— BRIEF —
Where the string "used" occurs in a line of the data below, that line should be copied.
Start of SOURCE MATERIAL
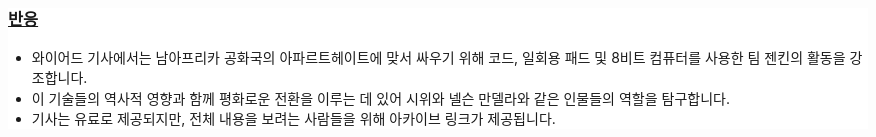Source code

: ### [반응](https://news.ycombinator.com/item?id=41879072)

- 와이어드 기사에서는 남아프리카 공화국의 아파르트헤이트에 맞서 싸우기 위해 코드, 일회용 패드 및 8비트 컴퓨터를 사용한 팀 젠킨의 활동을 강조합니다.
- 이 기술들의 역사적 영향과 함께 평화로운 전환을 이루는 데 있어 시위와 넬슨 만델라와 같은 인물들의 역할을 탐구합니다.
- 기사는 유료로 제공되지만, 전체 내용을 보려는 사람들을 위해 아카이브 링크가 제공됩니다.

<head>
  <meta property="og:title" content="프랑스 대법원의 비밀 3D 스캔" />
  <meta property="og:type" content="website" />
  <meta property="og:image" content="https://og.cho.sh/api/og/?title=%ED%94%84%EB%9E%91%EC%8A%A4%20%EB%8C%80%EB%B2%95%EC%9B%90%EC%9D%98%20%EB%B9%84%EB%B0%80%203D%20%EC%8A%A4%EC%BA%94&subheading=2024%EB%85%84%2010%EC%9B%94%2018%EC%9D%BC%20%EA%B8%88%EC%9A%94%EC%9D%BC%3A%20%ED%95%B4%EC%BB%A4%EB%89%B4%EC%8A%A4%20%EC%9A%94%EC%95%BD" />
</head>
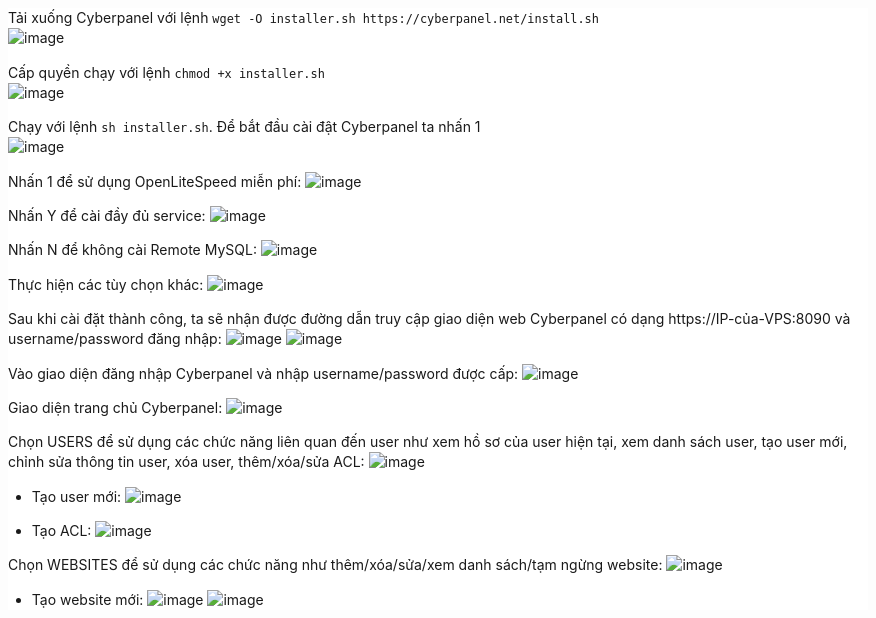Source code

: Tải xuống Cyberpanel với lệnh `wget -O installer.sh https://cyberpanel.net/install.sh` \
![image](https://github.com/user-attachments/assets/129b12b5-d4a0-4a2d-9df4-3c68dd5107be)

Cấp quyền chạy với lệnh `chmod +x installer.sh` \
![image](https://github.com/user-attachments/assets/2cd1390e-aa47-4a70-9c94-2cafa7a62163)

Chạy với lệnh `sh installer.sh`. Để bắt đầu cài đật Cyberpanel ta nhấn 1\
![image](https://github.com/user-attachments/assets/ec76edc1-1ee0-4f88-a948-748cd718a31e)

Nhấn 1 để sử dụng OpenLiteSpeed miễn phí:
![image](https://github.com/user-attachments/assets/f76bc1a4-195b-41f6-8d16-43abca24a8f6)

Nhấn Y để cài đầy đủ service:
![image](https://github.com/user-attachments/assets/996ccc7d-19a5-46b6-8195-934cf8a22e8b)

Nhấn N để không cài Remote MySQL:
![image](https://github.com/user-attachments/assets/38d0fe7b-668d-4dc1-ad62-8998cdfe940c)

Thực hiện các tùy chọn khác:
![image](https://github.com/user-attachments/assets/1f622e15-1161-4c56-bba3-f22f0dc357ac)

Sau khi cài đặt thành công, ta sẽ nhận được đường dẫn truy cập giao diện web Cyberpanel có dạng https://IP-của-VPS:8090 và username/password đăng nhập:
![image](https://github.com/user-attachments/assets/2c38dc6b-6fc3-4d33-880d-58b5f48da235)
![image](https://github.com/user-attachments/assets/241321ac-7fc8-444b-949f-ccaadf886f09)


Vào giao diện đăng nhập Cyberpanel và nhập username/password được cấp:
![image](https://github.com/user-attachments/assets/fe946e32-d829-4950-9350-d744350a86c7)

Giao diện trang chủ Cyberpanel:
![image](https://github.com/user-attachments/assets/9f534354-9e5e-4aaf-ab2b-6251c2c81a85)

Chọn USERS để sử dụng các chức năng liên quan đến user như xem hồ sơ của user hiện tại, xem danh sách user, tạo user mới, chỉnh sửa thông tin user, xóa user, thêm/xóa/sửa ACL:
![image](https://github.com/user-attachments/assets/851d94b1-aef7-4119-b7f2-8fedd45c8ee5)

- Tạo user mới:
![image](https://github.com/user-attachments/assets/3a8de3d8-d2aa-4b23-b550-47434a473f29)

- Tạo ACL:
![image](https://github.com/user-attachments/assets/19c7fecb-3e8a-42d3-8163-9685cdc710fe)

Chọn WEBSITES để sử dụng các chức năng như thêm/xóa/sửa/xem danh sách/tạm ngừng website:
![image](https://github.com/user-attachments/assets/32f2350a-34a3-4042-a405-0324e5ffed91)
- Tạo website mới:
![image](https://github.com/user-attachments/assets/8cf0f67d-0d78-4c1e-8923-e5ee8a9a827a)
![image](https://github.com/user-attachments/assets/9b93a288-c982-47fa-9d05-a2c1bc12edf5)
End of SOURCE MATERIAL
Start of SOURCE MATERIAL
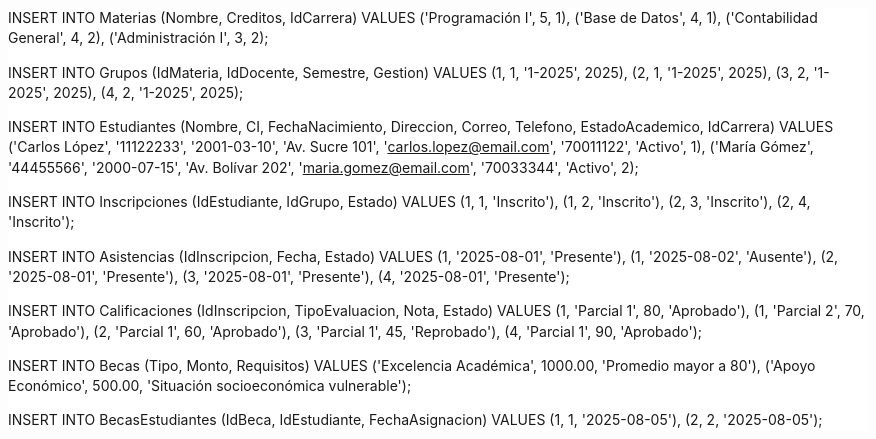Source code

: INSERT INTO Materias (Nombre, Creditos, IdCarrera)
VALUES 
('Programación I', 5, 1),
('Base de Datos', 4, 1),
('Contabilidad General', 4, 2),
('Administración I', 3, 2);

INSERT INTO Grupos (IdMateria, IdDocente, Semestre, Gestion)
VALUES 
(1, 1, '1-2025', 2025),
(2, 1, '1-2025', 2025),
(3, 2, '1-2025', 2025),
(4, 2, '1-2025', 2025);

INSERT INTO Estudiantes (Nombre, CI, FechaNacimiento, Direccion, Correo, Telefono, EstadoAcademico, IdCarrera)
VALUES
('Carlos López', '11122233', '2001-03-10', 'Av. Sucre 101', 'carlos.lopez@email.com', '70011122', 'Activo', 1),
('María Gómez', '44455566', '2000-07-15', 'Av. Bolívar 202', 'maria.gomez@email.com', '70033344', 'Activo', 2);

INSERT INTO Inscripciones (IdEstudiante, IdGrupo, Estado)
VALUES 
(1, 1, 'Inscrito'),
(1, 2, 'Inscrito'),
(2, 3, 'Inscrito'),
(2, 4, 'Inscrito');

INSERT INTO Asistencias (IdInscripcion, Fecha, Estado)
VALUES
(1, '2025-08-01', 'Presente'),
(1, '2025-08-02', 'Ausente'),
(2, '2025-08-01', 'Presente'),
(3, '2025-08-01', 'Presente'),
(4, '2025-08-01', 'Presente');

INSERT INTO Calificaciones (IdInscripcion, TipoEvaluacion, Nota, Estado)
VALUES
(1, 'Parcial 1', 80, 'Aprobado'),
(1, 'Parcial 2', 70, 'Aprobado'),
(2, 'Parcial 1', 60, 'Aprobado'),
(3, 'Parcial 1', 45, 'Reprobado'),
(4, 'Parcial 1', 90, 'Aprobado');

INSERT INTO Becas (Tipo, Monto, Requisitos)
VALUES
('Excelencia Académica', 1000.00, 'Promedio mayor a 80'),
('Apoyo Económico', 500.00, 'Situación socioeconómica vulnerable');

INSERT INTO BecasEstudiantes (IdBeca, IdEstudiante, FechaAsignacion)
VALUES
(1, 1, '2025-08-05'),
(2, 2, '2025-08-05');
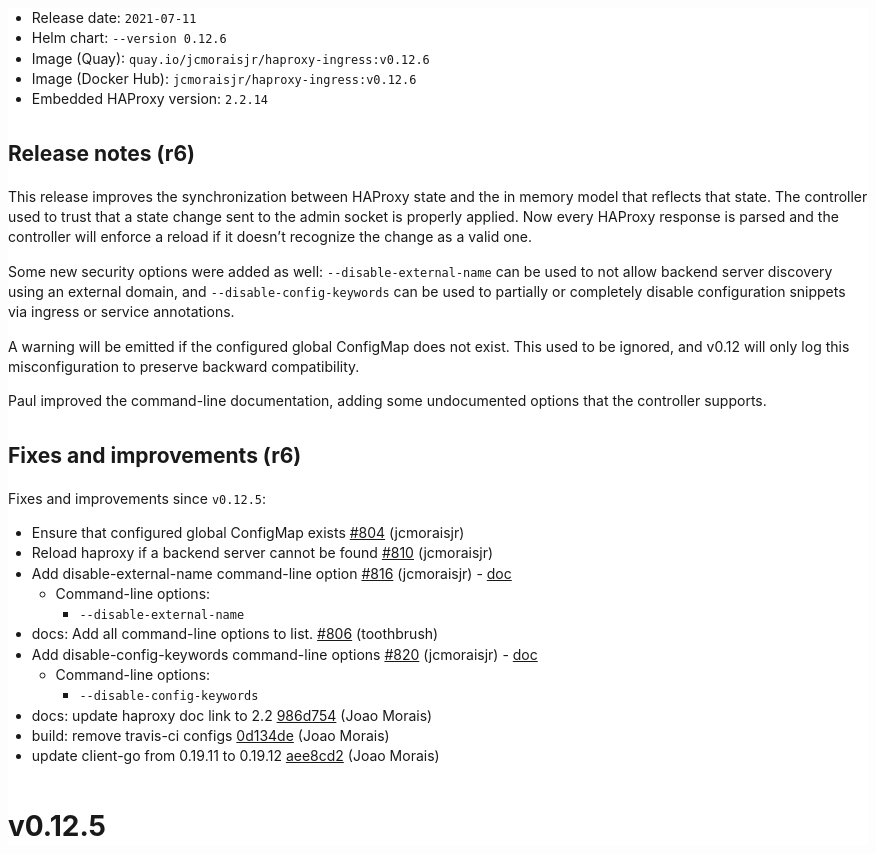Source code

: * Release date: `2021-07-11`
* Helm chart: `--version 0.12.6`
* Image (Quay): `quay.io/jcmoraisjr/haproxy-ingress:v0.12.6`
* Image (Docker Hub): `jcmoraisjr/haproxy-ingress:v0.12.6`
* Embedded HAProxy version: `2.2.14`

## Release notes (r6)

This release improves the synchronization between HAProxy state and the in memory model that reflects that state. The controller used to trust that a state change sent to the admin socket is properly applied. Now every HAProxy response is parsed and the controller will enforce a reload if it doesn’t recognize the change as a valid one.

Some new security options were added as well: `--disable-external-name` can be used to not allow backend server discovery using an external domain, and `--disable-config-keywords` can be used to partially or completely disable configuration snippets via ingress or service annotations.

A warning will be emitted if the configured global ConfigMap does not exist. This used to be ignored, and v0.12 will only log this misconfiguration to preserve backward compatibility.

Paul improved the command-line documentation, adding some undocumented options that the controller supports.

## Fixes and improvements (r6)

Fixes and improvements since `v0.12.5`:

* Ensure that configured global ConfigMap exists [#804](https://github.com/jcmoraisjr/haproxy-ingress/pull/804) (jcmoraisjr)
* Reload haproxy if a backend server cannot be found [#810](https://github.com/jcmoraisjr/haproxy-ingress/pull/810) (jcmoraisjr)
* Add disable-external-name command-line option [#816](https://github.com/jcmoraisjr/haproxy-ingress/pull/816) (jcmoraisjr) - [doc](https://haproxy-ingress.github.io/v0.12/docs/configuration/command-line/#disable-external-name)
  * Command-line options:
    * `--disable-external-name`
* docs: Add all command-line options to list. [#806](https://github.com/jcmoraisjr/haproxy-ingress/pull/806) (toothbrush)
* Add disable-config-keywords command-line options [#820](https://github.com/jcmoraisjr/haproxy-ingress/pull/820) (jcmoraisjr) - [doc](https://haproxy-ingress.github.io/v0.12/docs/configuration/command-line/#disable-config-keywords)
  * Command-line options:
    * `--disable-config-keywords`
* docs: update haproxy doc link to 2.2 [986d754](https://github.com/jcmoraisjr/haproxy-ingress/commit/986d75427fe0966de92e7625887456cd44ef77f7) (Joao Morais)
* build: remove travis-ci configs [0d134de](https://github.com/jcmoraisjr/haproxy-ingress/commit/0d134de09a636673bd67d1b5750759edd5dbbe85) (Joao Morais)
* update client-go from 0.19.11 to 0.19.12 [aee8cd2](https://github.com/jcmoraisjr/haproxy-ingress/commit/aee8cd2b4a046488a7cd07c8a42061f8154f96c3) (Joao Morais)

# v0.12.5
End of SOURCE MATERIAL
— ANSWER AREA —
This release improves the synchronization between HAProxy state and the in memory model that reflects that state. The controller used to trust that a state change sent to the admin socket is properly applied. Now every HAProxy response is parsed and the controller will enforce a reload if it doesn’t recognize the change as a valid one.
Some new security options were added as well: `--disable-external-name` can be used to not allow backend server discovery using an external domain, and `--disable-config-keywords` can be used to partially or completely disable configuration snippets via ingress or service annotations.
A warning will be emitted if the configured global ConfigMap does not exist. This used to be ignored, and v0.12 will only log this misconfiguration to preserve backward compatibility.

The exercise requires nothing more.